In a January 2017 opinion, the U.S. Court of Appeals for the 8th Circuit addressed a residential home loan borrower’s attempt to use the Truth in Lending Act (TILA, 15 U.S.C. 1601) to defeat its home lender’s promissory note and securing mortgage. The borrower also sought to declare the lender’s foreclosure to be wrongful. See Dunn v. Bank of America, N.A., et al., _____ F.3d ______ (2017).
The borrower argued that the TILA (specifically, Part B, Credit Transactions, Subchapter I, Consumer Credit Cost Disclosure, Section 1635 (a)) required the lender to provide the borrower with a written statement regarding the borrower’s right to rescind the loan. Because the lender did not do this, the borrower contended that it was entitled to damages, injunctive relief, rescission and the release of the mortgage. The borrower essentially argued that it was entitled to use the lender’s funds to obtain the home but that it should not be responsible for repaying its lender.

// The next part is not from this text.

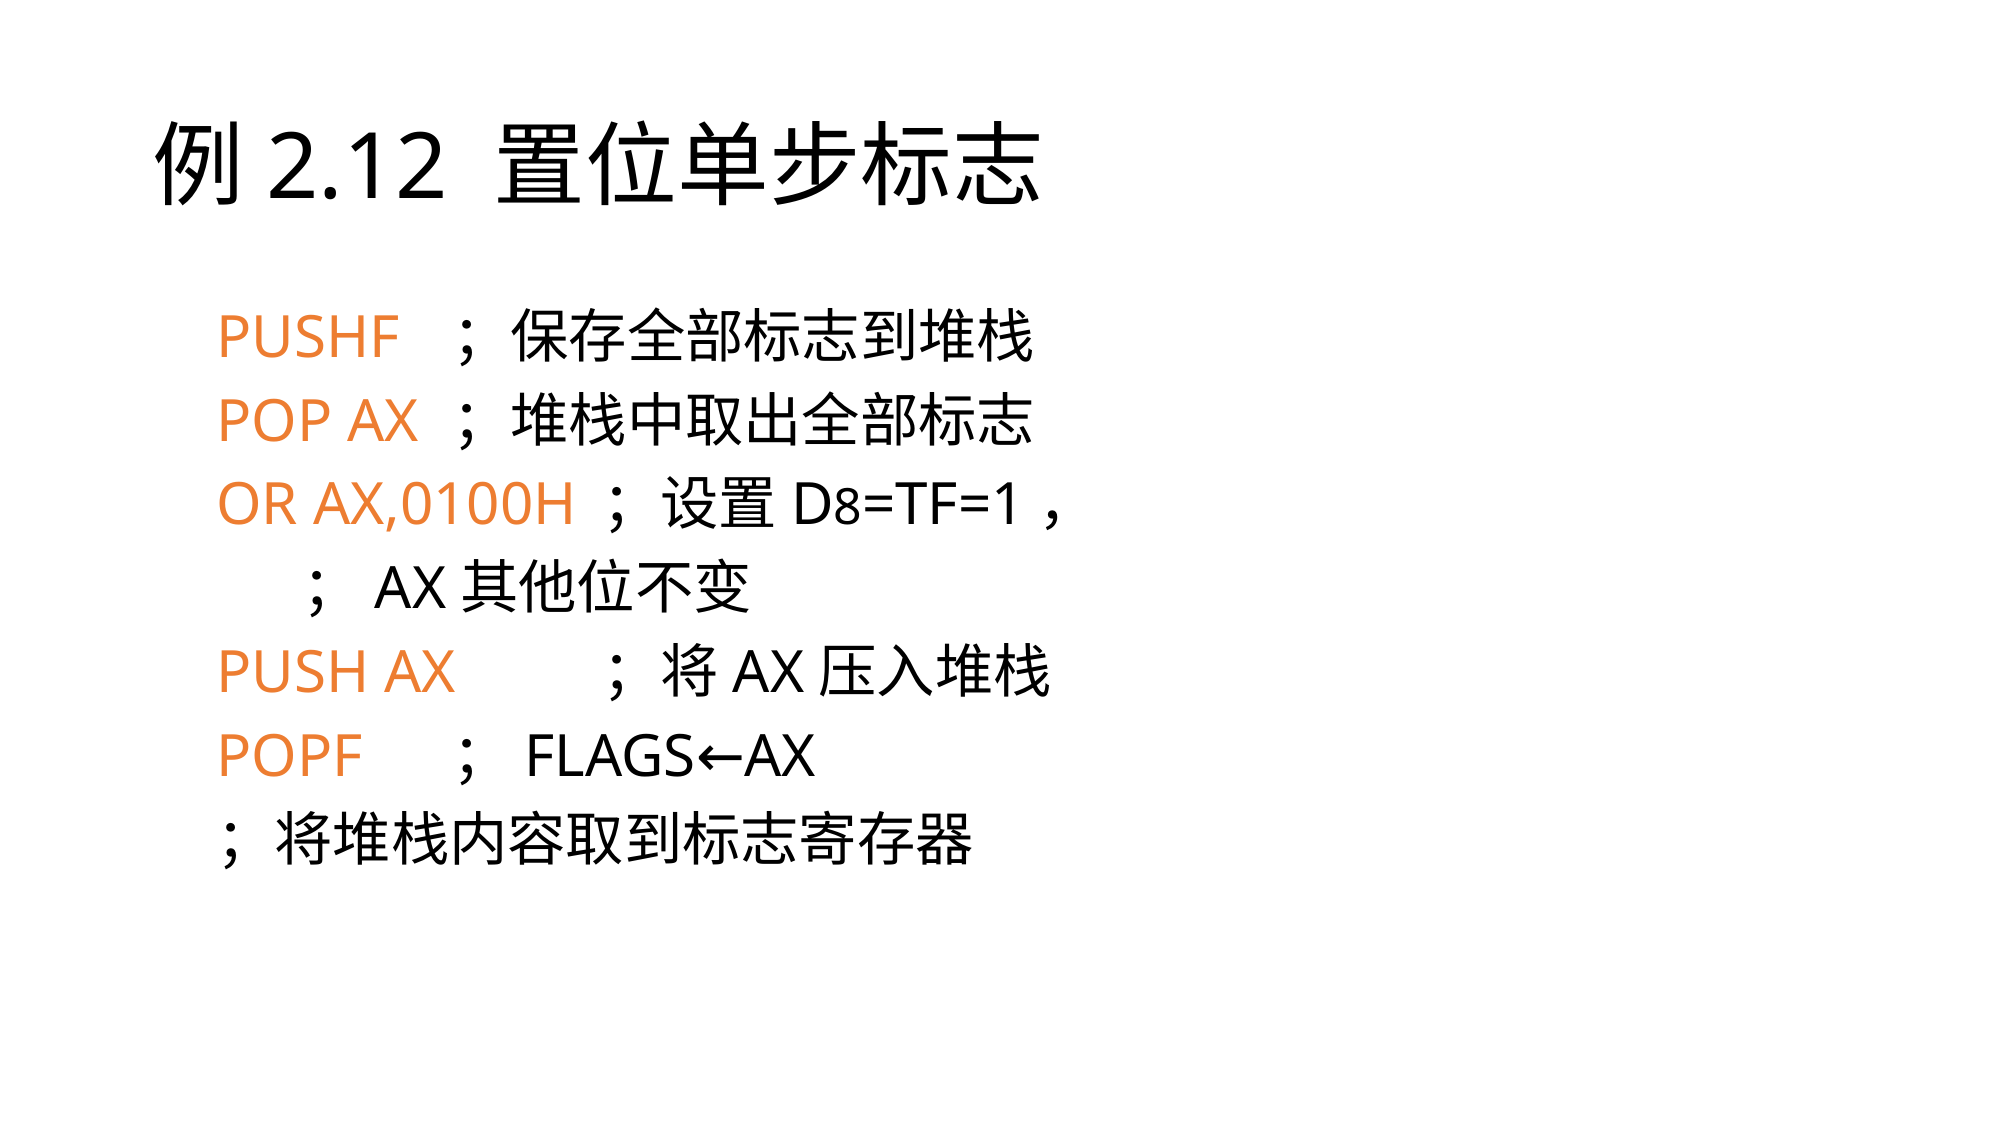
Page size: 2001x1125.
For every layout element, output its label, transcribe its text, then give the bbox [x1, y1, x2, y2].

The 8th Circuit disagreed with the borrower’s argument. At the core of its opinion, the 8th Circuit cited TILA’s Section 1635(e) (listing exempt transactions) and held that residential mortgage transactions entered to “finance the acquisition” of a dwelling are not subject to TILA. In reaching this conclusion, the 8th Circuit cited similar rulings from the 9th Circuit and the 8th Circuit Bankruptcy Appellate Panel as well as 12 C.F.R. 226.23(f). Additionally, the 8th Circuit noted that the borrower’s action was barred by TILA’s 1-year statute of limitations.
In short, TILA does not apply to residential mortgages used to finance the initial acquisition of a dwelling. However, the results would have been different if the underlying transaction would have been to refinance an existing loan.